The difference is that Fedgov has pumped ungodly, record-breaking amounts of money into the economy. And much of it is in the hands of investors, from large companies to wealthy individuals. That money has to go somewhere. That may prevent real estate prices from declining much, if at all, in high-demand markets.
I just bought a house in Sarasota. We made offers on 6 houses before we nabbed one. Cash offers took the first 5. Interest rates aren’t as important to folks like that.
The house has likely appreciated 10% since late November when our offer was accepted.
The Fed is saying 3 hikes in 2022. Likely a quarter point each. 0.75% will barely dent this market in places like Sarasota. Prices won’t rise as fast, but they will continue to rise.
If the Fed can increase by 2% or so, and that flows down to fixed rate investments, then some of the money currently finding its way to real estate will be diverted elsewhere, a lot of non-cash buyers will be priced out, and real estate will cool.
But by the time the Fed gets there, in some markets, prices could rise another 20% or more.
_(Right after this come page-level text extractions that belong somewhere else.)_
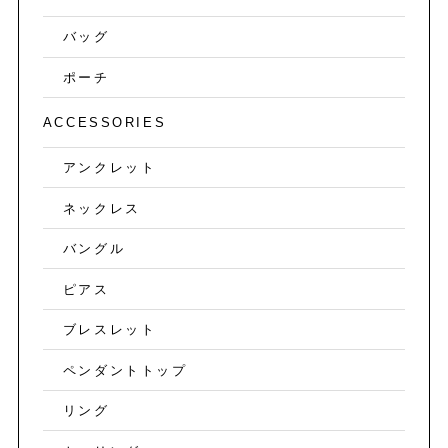
バッグ
ポーチ
ACCESSORIES
アンクレット
ネックレス
バングル
ピアス
ブレスレット
ペンダントトップ
リング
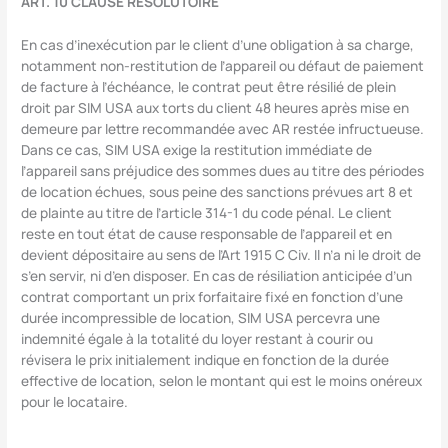
ART. 10 CLAUSE RÉSOLUTOIRE
En cas d’inexécution par le client d’une obligation à sa charge,
notamment non-restitution de l’appareil ou défaut de paiement
de facture à l’échéance, le contrat peut être résilié de plein
droit par SIM USA aux torts du client 48 heures après mise en
demeure par lettre recommandée avec AR restée infructueuse.
Dans ce cas, SIM USA exige la restitution immédiate de
l’appareil sans préjudice des sommes dues au titre des périodes
de location échues, sous peine des sanctions prévues art 8 et
de plainte au titre de l’article 314-1 du code pénal. Le client
reste en tout état de cause responsable de l’appareil et en
devient dépositaire au sens de l’Art 1915 C Civ. Il n’a ni le droit de
s’en servir, ni d’en disposer. En cas de résiliation anticipée d’un
contrat comportant un prix forfaitaire fixé en fonction d’une
durée incompressible de location, SIM USA percevra une
indemnité égale à la totalité du loyer restant à courir ou
révisera le prix initialement indique en fonction de la durée
effective de location, selon le montant qui est le moins onéreux
pour le locataire.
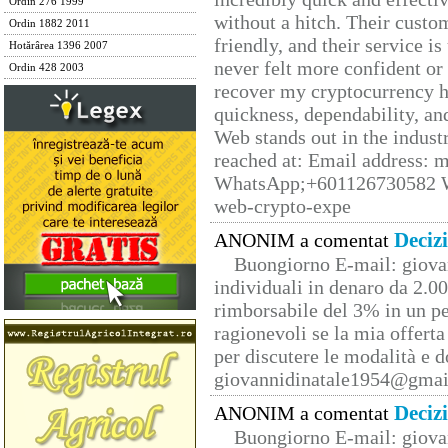
Ordin 276 1999
without a hitch. Their custo
Ordin 1882 2011
friendly, and their service i
Hotărârea 1396 2007
never felt more confident or
Ordin 428 2003
recover my cryptocurrency h
quickness, dependability, an
Web stands out in the indus
reached at: Email address:
WhatsApp;+601126730582 W
web-crypto-expe
Deciz
ANONIM a comentat
Buongiorno E-mail: giova
individuali in denaro da 2.00
rimborsabile del 3% in un pe
ragionevoli se la mia offerta
per discutere le modalità e 
giovannidinatale1954@­gmai
Deciz
ANONIM a comentat
Buongiorno E-mail: giova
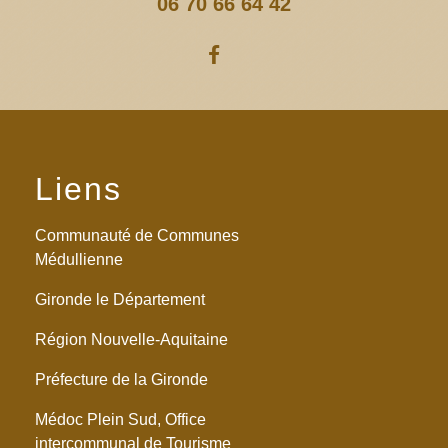
06 70 66 64 42
Liens
Communauté de Communes
Médullienne
Gironde le Département
Région Nouvelle-Aquitaine
Préfecture de la Gironde
Médoc Plein Sud, Office
intercommunal de Tourisme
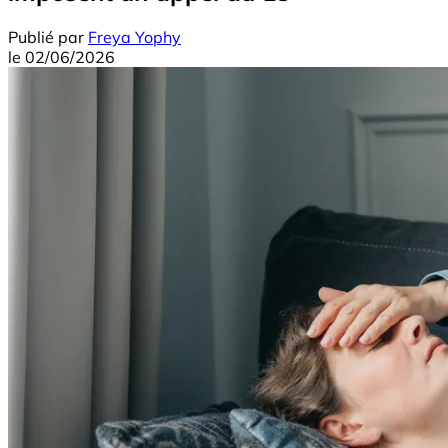
Publié par
Freya Yophy
le
02/06/2026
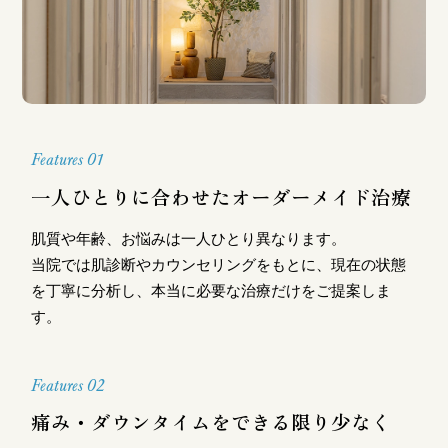
Features 01
一人ひとりに合わせたオーダーメイド治療
肌質や年齢、お悩みは一人ひとり異なります。
当院では肌診断やカウンセリングをもとに、現在の状態
を丁寧に分析し、本当に必要な治療だけをご提案しま
す。
Features 02
痛み・ダウンタイムをできる限り少なく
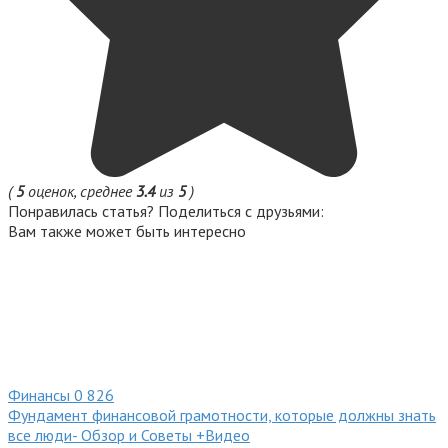
(
5
оценок, среднее
3.4
из
5
)
Понравилась статья? Поделиться с друзьями:
Вам также может быть интересно
Финансы
0
826
Фундамент финансовой грамотности, которые должны знать
все люди- Обзор и Советы +Видео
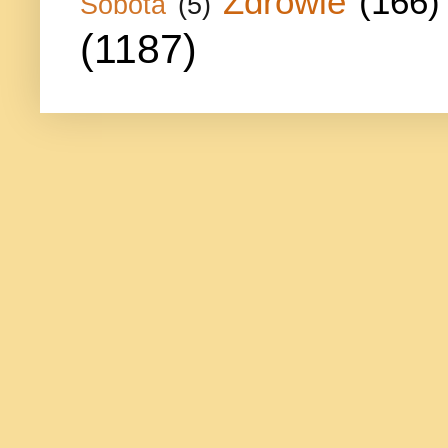
Zdrowie
(166)
Sobota
(5)
(1187)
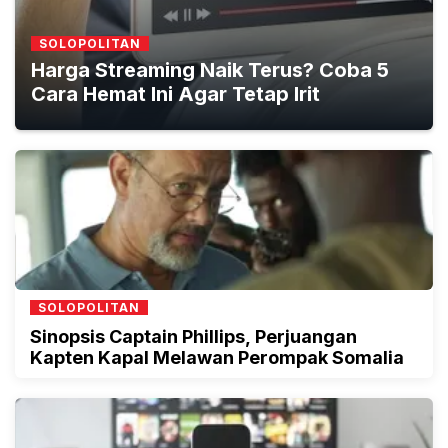
SOLOPOLITAN
Harga Streaming Naik Terus? Coba 5
Cara Hemat Ini Agar Tetap Irit
SOLOPOLITAN
Sinopsis Captain Phillips, Perjuangan
Kapten Kapal Melawan Perompak Somalia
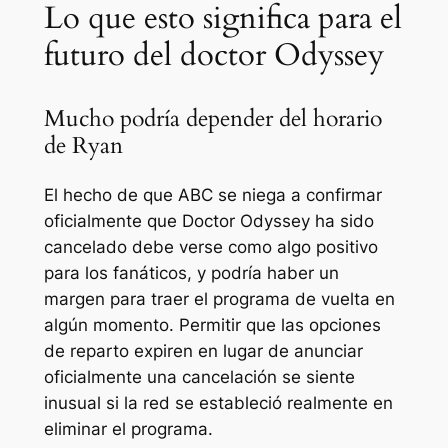
Lo que esto significa para el
futuro del doctor Odyssey
Mucho podría depender del horario
de Ryan
El hecho de que ABC se niega a confirmar
oficialmente que
Doctor Odyssey
ha sido
cancelado debe verse como algo positivo
para los fanáticos, y podría haber un
margen para traer el programa de vuelta en
algún momento. Permitir que las opciones
de reparto expiren en lugar de anunciar
oficialmente una cancelación se siente
inusual si la red se estableció realmente en
eliminar el programa.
“That doesn’t make any sense. A mortgage lender lends money. It doesn’t buy an equity stake in an asset. When I borrowed money to start a business, was I supposed to share the profits with the bank?”
There are reasons why financier J.P. Morgan was able to afford to buy a lot of art.
Mortgage rates change every morning and are good for the day. Mortgage rates are set by adding a markup to the current yield of the 10yr Treasury Bond.
The 10yr today is at 1.735%
Some years ago when I was more involved daily, the spread was about 1-4 to 1.5% + the 10yr yield. That would equate to about 3.2% for a 30yr mortgage. That spread may have changed but that’s probably still fairly close.
Read later.
“Banks don’t have any money of their ‘own’.”
It’s called ‘capital’ and long ago banks would make it a point tell you how much they had.
They now will make the information known quietly.